3. The assessee, in this appeal, is aggrieved by the action of the ld. Commissioner of Income-tax (Appeals) (hereinafter referred to as “the CIT(A)”) in confirming the penalty levied by the Assessing Officer (in short, “the AO”) of Rs. 10 lacs u/s 42 r.w.s 46 of Black Money (Undisclosed Foreign Income and Assets) and Imposition of Tax Act, 2015. The Assessing Officer imposed impugned penalty on the ground that during the financial year relevant to A.Y 2019-20, an amount of Rs.7,86,852/- was showing credited in the account of the assessee the source of which was out of India. However, the assessee neither filed his return of income for the year under consideration nor disclosed the said amount. The ld. CIT(A) confirmed the penalty so levied by the A.O.
4. We have heard rival contentions and gone through the record. The ld. Counsel for the assessee has demonstrated before us that the assessee was an employee in an Offshore company at Dubai and served there from the year 2016 to April, 2018; that the assessee was neither resident nor taxable in India during his service at Dubai; that after shifting to India, the assessee did not earn any income in India, therefore, the assessee did not file any return of income; that the aforesaid amount of Rs. 7,86,852/- was credited to the account of the assessee which was deducted towards some retirement plan by his foreign employer when the assessee was in the job in Dubai, and that the said amount was credited by the foreign employer to the account of the assessee on maturity in the year under consideration, however, the assessee was not aware of the same. The assessee was under the bona fide impression that since the assessee had not earned any income during the Financial Year 2018-19, therefore, the assessee was not liable to file any return of income. The ld. Counsel for the assessee, therefore, has submitted that the aforesaid remittance of Rs. 7,86,852/-was not earned by the assessee during the year under consideration, rather, the same was the receipt of past deductions out of his salary during the earlier period which was deducted by the foreign employer towards retirement plan of the assessee and was remitted during the year, which escaped the attention of the assessee.

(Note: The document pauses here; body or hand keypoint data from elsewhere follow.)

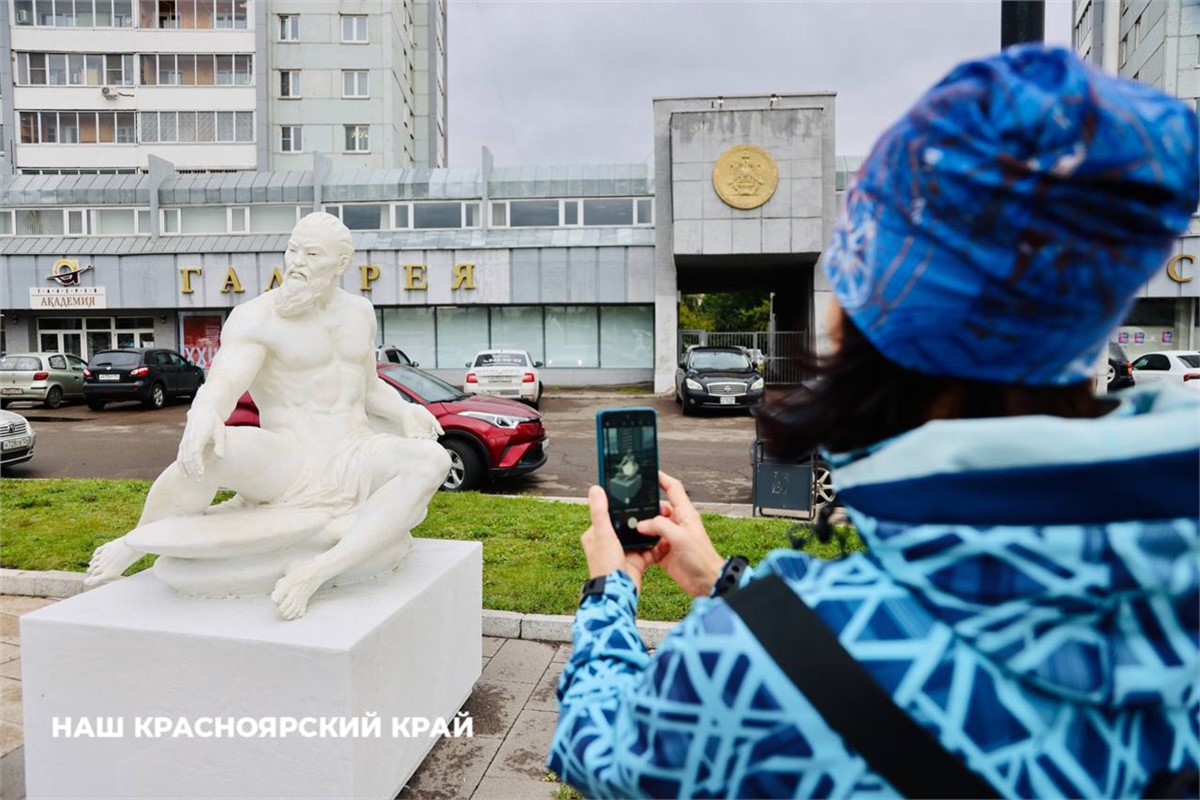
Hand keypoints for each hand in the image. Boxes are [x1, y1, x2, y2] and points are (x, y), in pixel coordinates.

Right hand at [177, 408, 226, 477]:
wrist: (202, 411)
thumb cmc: (214, 422)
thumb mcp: (220, 431)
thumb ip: (220, 445)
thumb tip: (221, 457)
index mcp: (198, 437)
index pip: (195, 453)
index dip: (197, 464)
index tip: (201, 474)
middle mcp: (189, 440)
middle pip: (188, 458)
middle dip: (192, 470)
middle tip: (200, 481)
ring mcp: (184, 442)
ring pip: (182, 458)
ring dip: (186, 469)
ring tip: (193, 479)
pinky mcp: (183, 443)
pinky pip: (180, 456)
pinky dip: (181, 465)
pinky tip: (185, 474)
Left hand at [404, 405, 443, 439]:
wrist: (410, 409)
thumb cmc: (421, 412)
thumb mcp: (432, 419)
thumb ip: (437, 426)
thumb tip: (442, 434)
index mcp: (429, 431)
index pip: (433, 438)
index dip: (435, 438)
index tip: (435, 436)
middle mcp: (423, 434)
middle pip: (427, 441)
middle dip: (429, 441)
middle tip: (431, 438)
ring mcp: (416, 435)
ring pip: (421, 442)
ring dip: (423, 442)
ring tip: (425, 436)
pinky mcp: (409, 435)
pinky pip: (413, 441)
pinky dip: (416, 441)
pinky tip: (419, 435)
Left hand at [581, 486, 666, 593]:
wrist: (619, 594)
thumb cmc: (605, 567)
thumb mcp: (603, 535)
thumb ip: (600, 512)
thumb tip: (595, 489)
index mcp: (596, 535)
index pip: (608, 514)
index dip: (621, 506)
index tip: (633, 497)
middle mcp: (609, 543)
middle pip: (627, 524)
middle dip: (640, 518)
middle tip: (653, 509)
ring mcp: (623, 552)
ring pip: (639, 535)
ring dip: (650, 531)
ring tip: (661, 521)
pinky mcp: (636, 561)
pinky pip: (648, 549)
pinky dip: (657, 546)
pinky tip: (664, 539)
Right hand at [636, 472, 724, 597]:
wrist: (705, 582)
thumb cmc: (702, 558)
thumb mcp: (680, 536)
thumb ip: (660, 525)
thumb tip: (642, 524)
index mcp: (685, 513)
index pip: (673, 489)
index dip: (662, 478)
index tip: (650, 472)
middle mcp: (677, 523)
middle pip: (657, 508)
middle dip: (646, 509)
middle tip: (632, 509)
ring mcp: (670, 537)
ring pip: (651, 526)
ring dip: (643, 529)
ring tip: (633, 529)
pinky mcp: (664, 552)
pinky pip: (649, 543)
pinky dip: (643, 544)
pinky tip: (638, 546)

5. Ld. DR, though, could not rebut the aforesaid facts on the file, however, has contended that as per the provisions of Black Money (Undisclosed Foreign Income and Assets) and Imposition of Tax Act, 2015, the assessee is liable to be penalized for not disclosing the foreign asset in the shape of aforesaid remittance into his account, by way of filing a valid return of income.

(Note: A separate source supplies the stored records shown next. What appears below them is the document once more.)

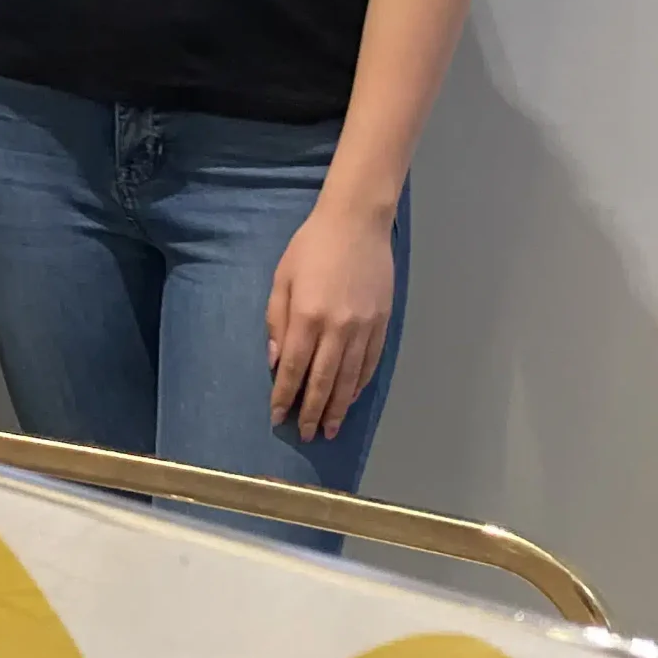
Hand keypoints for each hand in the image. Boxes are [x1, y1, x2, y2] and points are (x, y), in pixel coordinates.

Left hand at [265, 203, 395, 441]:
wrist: (357, 223)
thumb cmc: (311, 247)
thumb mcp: (282, 279)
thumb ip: (277, 321)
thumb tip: (276, 363)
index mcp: (307, 316)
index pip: (294, 368)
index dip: (285, 396)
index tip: (278, 416)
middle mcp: (337, 327)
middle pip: (323, 380)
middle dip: (312, 411)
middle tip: (306, 435)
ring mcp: (363, 327)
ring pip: (349, 378)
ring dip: (338, 407)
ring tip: (329, 429)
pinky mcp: (382, 323)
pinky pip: (370, 363)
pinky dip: (359, 385)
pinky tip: (350, 399)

6. We have considered the rival submissions and gone through the record. It is the matter of record that the assessee has not earned any foreign asset or income during the financial year under consideration, but, the aforesaid remittance of Rs. 7,86,852/- was remitted by his foreign employer out of the past deductions out of the salary of the assessee towards severance and retirement plan. Since the assessee had left the job, therefore, the said amount was remitted to the assessee by the company later on and the assessee was under bona fide belief that since the said amount was not out of any income earned during the year, therefore, he was not required to file any return of income. Even as per the provisions of Black Money (Undisclosed Foreign Income and Assets) and Imposition of Tax Act, 2015, earlier the limit prescribed for the amount which need not to be disclosed in the bank of the assessee was of Rs. 5 lacs and after considering the problems faced by bona fide assessee sespecially the salaried persons, the limit of the said amount was increased from Rs.51acs to Rs.201acs w.e.f. 01.10.2024. Hence, considering the overall facts and circumstances of the case, it is not a case of any concealment of foreign asset or income, rather it is a case of salaried employee, who was of bona fide belief that during the year, since he has not earned any income, he was not required to file any return of income. We, therefore, do not deem it a fit case for levy of penalty under Black Money (Undisclosed Foreign Income and Assets) Imposition of Tax Act, 2015 and the same is accordingly ordered to be deleted.
7. In the result, the appeal of the assessee stands allowed.
Order is pronounced under provision of Rule 34 of ITAT Rules, 1963 on 26/05/2026.